7.4 Let X ~U(_ 1,1 ) and Y =X2. What are the density, the distribution function, the mean, and the variance of Y What is Pr[Y s0.5]? a. b.

Answer 1

Sol:

Here we are given the distribution as:

$X \sim U[-1, 1]$

a) Here, the CDF for X is computed as:

$F_x(x) = \frac{x + 1}{2}$

Now the CDF for Y = X² is computed as:

$P(Y \leq y) = P(X^2 \leq y) = P(X \leq \sqrt{y})$

Now using the CDF for X, we get:

$P(Y \leq y) = P(X^2 \leq y) = P(X \leq \sqrt{y}) = \frac{\sqrt{y}+1}{2}$

This is the CDF for Y here. This is the required distributive function for Y.

Now the PDF for Y is computed by differentiating the CDF with respect to y as:

$f_y(y) =\frac{\mathrm{d} ( \frac{\sqrt{y}+1}{2})}{\mathrm{d} y} = \frac{1}{4\sqrt{y}}$

This is the required density function for Y.

Now the mean of Y here is computed as:

$E(Y) = \int_{0}^{1}yf(y)dy = \int_{0}^{1}\frac{\sqrt{y}}{4} dy = \left |\frac{y^{3/2}}{4*(3/2)} \right |_{0}^{1} = \frac{1}{6}$

Therefore 1/6 = 0.1667 is the mean of Y here.

The second moment of Y here is computed as:

$E(Y^2) = \int_{0}^{1}y^2f(y)dy = \int_{0}^{1}\frac{y^{1.5}}{4} dy = \left |\frac{y^{2.5}}{4*2.5} \right |_{0}^{1} = \frac{1}{10}$

Therefore the variance of Y here is computed as:

$Var(Y) = E(Y^2) - (E(Y))^2 = \frac{1}{10} - \frac{1}{6^2} = 0.0722$

Therefore 0.0722 is the variance of Y here.

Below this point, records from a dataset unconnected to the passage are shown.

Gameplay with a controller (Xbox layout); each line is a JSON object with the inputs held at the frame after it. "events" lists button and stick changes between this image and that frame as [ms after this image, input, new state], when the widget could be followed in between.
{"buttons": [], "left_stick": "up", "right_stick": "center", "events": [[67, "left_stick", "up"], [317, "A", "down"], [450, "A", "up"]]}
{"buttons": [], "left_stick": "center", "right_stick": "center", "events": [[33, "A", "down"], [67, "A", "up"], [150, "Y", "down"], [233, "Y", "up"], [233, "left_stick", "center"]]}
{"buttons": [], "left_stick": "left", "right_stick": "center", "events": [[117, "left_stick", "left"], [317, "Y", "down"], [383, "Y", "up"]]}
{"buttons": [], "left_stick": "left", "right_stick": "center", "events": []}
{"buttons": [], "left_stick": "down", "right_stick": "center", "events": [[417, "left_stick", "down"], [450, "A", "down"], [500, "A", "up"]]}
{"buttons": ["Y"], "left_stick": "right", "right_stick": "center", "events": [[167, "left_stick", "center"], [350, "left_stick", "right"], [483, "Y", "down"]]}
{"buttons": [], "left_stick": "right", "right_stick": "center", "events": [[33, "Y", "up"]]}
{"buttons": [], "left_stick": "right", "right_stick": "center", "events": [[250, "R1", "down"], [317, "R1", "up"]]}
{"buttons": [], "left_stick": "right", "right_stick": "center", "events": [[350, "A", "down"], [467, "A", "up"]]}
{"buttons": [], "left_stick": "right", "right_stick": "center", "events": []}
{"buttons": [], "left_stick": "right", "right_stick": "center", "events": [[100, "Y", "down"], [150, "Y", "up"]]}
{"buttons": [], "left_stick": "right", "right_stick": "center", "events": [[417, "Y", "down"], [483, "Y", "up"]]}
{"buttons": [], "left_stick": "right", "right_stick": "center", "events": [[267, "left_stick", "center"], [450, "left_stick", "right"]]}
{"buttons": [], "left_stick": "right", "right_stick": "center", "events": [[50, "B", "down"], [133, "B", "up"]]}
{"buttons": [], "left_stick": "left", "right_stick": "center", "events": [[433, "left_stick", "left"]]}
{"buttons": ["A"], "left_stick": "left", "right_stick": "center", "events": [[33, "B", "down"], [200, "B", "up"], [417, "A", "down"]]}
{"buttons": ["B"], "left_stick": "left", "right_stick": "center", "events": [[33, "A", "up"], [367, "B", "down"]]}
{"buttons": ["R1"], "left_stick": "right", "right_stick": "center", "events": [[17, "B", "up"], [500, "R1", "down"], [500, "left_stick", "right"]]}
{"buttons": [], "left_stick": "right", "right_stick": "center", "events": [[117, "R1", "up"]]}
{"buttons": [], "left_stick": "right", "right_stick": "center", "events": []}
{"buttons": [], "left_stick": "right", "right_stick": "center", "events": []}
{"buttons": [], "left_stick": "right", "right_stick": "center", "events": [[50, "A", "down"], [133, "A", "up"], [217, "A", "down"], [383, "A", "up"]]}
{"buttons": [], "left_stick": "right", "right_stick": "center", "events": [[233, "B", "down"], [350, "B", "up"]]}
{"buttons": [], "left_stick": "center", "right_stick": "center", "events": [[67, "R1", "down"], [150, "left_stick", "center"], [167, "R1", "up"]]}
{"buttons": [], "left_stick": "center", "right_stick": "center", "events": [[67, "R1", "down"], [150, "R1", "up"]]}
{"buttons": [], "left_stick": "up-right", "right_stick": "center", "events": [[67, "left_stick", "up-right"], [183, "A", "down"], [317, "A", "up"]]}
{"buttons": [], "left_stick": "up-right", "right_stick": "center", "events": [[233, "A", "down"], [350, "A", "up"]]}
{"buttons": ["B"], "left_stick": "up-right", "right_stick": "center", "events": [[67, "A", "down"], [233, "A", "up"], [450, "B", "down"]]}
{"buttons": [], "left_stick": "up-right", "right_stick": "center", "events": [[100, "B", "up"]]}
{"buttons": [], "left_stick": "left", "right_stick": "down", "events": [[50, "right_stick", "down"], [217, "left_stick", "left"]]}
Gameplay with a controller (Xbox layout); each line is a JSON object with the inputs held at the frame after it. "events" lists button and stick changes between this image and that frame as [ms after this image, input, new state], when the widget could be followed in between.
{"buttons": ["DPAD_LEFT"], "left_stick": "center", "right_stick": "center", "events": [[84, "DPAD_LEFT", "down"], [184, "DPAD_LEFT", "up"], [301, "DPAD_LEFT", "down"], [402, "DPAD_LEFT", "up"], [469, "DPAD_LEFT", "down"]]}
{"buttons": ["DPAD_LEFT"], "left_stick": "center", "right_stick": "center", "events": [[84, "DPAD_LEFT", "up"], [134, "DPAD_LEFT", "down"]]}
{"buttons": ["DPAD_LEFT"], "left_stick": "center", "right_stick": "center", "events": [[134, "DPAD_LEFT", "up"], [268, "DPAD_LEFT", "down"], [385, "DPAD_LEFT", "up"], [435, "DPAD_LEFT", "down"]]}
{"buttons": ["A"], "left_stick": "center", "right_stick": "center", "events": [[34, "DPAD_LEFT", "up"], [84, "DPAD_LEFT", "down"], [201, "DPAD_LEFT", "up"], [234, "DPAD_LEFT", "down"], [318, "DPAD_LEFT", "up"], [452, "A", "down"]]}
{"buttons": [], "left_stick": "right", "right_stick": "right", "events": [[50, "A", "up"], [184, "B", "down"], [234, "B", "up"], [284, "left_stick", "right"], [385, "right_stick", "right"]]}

b) The required probability here is computed as:

$P(Y \leq 0.5) = \int_{0}^{0.5} f(y) dy = \int_{0}^{0.5} \frac{1}{4\sqrt{y}} dy = \left [\frac{\sqrt{y}}{2} \right ]_{0}^{0.5} = \frac{\sqrt{0.5}}{2} = 0.3536$

Therefore 0.3536 is the required probability here.